Assistant Professor Karen Waltorp
Karen Waltorp is an anthropologist and filmmaker. She is currently Assistant Professor at Aarhus University, carrying out a collaborative film and research project ARTlife: Articulations of Life among Afghans in Denmark (AUFF 2017-2020).
Her foci are visual anthropology, digital ethnography and collaborative methodologies, studying (with) people with particular attention to how digital media and emerging technologies afford new configurations of personhood of space, adding new dimensions to local environments. Waltorp works on long-term research projects grounded in ethnographic fieldwork and experimental methodologies, and has carried out recurrent fieldwork in South Africa since 2005 and in Denmark since 2010, with shorter fieldwork trips to Mauritania, France and Iran.
She is the co-convener of the European Association for Social Anthropologists’ Future Anthropologies Network since 2016, working towards an engaged, interventionist, and public anthropology.
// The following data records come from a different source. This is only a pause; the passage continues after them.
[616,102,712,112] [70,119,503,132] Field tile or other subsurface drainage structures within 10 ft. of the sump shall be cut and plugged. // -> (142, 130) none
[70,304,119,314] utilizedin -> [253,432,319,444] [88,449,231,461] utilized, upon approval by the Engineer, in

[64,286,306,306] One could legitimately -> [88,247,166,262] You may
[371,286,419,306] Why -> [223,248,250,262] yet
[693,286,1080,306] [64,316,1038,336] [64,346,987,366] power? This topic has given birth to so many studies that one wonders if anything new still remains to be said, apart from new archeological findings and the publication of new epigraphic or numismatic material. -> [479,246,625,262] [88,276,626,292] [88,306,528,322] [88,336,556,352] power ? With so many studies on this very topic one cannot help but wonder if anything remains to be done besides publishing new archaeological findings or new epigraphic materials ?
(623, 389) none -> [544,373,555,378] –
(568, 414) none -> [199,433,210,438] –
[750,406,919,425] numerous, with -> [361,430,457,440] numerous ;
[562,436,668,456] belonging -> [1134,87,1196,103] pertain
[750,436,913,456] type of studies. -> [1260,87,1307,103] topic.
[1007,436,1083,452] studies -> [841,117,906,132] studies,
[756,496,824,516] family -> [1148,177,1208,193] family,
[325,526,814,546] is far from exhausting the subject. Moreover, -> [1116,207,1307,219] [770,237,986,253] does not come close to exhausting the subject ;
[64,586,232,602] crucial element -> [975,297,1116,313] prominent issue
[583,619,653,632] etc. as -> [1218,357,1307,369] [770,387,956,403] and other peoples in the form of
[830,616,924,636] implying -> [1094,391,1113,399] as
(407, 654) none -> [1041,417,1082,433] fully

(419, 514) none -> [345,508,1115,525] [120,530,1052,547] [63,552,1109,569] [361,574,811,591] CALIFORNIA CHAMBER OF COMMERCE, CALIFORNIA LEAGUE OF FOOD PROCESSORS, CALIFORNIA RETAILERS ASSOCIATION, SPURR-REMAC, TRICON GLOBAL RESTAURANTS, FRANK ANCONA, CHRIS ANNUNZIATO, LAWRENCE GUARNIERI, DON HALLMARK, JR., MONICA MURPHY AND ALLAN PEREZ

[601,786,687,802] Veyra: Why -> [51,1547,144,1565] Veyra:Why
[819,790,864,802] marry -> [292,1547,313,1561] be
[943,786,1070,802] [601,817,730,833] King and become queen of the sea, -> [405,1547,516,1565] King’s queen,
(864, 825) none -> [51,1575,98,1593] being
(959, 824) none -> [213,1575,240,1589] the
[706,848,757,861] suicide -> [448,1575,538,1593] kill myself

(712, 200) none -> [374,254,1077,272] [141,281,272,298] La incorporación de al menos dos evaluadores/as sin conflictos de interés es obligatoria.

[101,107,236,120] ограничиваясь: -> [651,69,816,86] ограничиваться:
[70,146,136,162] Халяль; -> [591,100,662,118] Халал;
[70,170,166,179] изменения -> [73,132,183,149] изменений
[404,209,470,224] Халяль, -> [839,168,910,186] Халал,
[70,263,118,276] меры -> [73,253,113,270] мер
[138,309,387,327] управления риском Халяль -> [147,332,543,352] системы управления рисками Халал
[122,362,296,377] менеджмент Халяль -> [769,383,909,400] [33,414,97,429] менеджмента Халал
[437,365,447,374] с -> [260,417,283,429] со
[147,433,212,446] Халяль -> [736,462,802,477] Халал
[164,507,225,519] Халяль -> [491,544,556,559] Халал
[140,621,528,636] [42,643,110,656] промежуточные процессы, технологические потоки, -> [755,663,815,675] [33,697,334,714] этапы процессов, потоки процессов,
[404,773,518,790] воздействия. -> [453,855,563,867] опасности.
She has published in numerous international journals, including Ethnos, Journal of Visual Anthropology, International Communication Gazette, Journal of media and communications research on digital-visual anthropology, social media and ‘the flow of images’; on migration, gender, kinship, racialization, and Islam in Europe; as well as on methodology, epistemology, and politics of representation.
Her monograph Why Muslim Women and Smartphones: Mirror Images fuses the above-mentioned fields, and is published 20.02.2020 by Bloomsbury, with an Australian book launch on March 18th.
Waltorp is Visiting scholar in February-March with Sarah Pink at the Emerging Technologies Research Lab, Monash University, working on a co-edited book An Anthropology of Futures and Technologies (under contract with Bloomsbury), an upcoming EASA panel, and other network-related activities in the Future Anthropologies Network.